With broad sweeps, I put myself to the task, eager to earn the respect of Africa Alive’s lead qualified keeper, Sarah Kelly, who casts a hawkish-eye over my work.

But when Sarah hands me a pitchfork and points me towards a mound of dung, I realise it’s about to get a lot harder.

I take a step forward and plunge it in to lift a scoop, reeling a little from the smell. I turn to dump it into the truck’s flat-bed and go for another, and then another. I feel like I am finally getting somewhere when Sarah stops me.

With little or no fuss, she takes the fork back and gathers almost half the pile in one swift motion. When she hands it over, my arms give a little under the strain. “Now that is a real scoop,” she says with a smile.

Later, Sarah told me she was used to seeing people like me: enthusiastic animal lovers who think being a zoo keeper is a charming way to make a living.

At present, the Africa Alive! African animal adventure park at Kessingland – home to some 83 species – is looking to employ two new keepers after seeing workers depart on maternity leave.

“We have lots of people with zoology degrees apply,” She said. “But some of them just aren’t geared up for the physical work.

“But although it is hard, the job is also very rewarding. Arriving in the morning and finding a baby ring-tailed lemur or a baby lion are truly memorable moments.”

My visit came on a sun-kissed morning when these “memorable moments” were within touching distance.

From the lips of a giraffe delicately collecting fruit from my fingers, to the nose of a meerkat rooting around in my ear, it was impossible to ignore the progress zoos have made in a few decades.

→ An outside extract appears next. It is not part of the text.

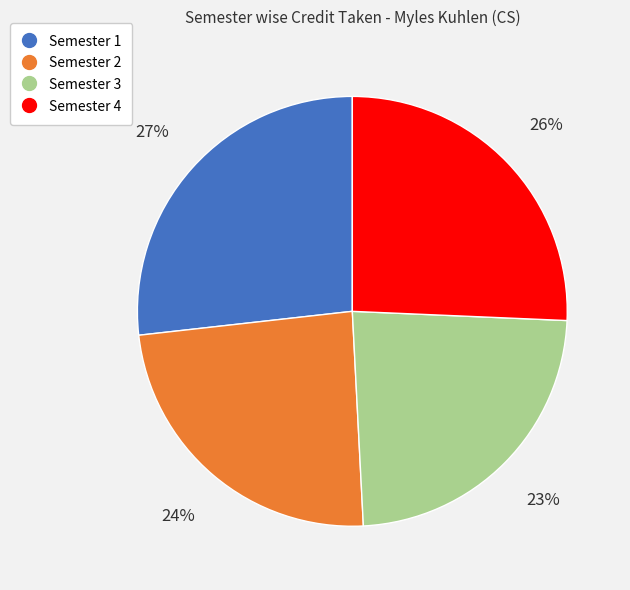

To the nearest percent, what is the average slice percentage?

25%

But with the recent government decision to ban the use of wild animals in travelling circuses, I asked her whether standards had improved enough to prevent the damning finger pointing at them next.

“If it wasn’t for zoos, a lot of animals would be extinct,” she said. “We are certainly a different operation now than we were in the Sixties and Seventies.”

Negotiations are currently under way to bring a new white rhino to the park this Easter to try and inspire a courting pair.

The desire to breed exotic animals in captivity is an aspect which binds many zoos around the world.

Each zoo animal across the country is individually registered with a studbook keeper who can decide to move it from one zoo to another if there is a chance it may produce young.

But for zoo keepers like 34-year-old Sarah – who has spent 11 years working in the trade – it also means that her relationships with these beloved animals can be lost in a moment.